The change from the KJV or even the RSV to the NRSV has been catastropic. Sometimes the NRSV is so awkward that it is almost impossible to read aloud, and the virtual elimination of the word 'behold' has meant a drastic shift in theology and the ability to interpret the texts. This issue will be discussed at length in my forthcoming books, Writing the Icon of the Heart: In Silence Beholding (BRF May, 2011), and Silence: A User's Guide.
But in this post I want to address the loss of what might be called the internal concordance. This term indicates that the words of scripture and liturgy are so deeply integrated in the person that phrases appear spontaneously and appropriately at any given moment. It is as if there is a kind of prayer wheel in a person's core silence that offers support as well as accompaniment to life.

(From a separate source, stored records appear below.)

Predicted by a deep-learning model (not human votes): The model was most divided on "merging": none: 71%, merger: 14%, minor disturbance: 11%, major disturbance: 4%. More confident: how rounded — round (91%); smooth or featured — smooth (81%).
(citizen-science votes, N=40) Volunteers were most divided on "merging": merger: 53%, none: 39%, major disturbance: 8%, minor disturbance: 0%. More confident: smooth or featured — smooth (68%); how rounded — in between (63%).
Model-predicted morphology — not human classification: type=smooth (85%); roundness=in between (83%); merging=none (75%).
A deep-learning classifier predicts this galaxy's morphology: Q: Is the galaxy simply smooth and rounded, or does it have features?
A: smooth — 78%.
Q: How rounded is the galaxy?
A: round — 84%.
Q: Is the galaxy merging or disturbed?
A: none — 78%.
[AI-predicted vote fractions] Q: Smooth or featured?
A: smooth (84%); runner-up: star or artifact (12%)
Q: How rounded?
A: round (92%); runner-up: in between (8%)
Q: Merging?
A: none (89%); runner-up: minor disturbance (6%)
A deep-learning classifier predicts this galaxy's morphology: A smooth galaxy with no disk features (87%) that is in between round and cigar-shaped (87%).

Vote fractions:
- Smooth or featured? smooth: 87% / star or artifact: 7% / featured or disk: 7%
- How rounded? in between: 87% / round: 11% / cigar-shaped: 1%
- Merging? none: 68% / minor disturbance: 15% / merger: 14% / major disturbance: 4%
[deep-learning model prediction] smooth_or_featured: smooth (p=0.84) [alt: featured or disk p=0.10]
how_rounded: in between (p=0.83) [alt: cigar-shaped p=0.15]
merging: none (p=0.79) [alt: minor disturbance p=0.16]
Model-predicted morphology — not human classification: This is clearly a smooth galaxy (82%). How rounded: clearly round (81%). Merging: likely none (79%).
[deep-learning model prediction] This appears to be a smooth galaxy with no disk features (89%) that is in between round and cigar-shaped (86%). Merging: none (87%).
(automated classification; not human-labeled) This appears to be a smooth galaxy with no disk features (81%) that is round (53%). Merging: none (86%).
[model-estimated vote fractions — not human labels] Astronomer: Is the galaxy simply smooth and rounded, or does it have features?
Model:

I look out from my kitchen window at dairy cattle grazing, 'the cattle upon a thousand hills.' The mauve and white blossoms of wild radish and the yellow of wild mustard ripple in the breeze across the lower meadow, 'they laugh and sing.' Or I have been through another 'use and discard' situation and am feeling sorry for myself: 'I have no place to flee unto/and no one cares for my soul.' And the concordance helps me out of this dark place: 'Look upon me and be radiant, and let not your face be ashamed.' Then 'You speak in my heart and say, 'Seek my face'; your face, Lord, will I seek.'
Many of these texts seated themselves during Sunday liturgy when I was a child. They were augmented by years of singing the Office, but the process began long before I ever knew about monastic life. The grace of language of the 1928 book has been cited by many a writer as one of the most important influences in their lives, Coverdale's translation of the psalter in particular. These were often writers who went to private school and had to attend compulsory chapel.
But the internal concordance is not the private playground of the rich; long passages of the Bible are routinely memorized by people who are more or less illiterate. They repeat spiritual songs that contain verses or précis of Scripture. These passages rise up to point the songline of their lives as it spins out of time over the arc of the day. It is the foundation of rock on which they build their house, their tabernacle of the heart.
1 Comments:
In "A History of God," which I was reading awhile ago, Karen Armstrong speaks of learning something "by heart" - of course that's a very familiar expression, but I had not thought of memorization in those words in a long time. Yet that's what is so potent in memorization - it goes beyond the brain and intellect - it engages the heart.
When I've learned something at this level, even something quite trivial, it reveals a richness that I hadn't guessed was there in my initial encounters. Learning can be not just an accumulation but a transformation and so this takes time.
I think this relates to your internal concordance. And as you point out, "it is the music of speech that seats it in memory." And in the heart.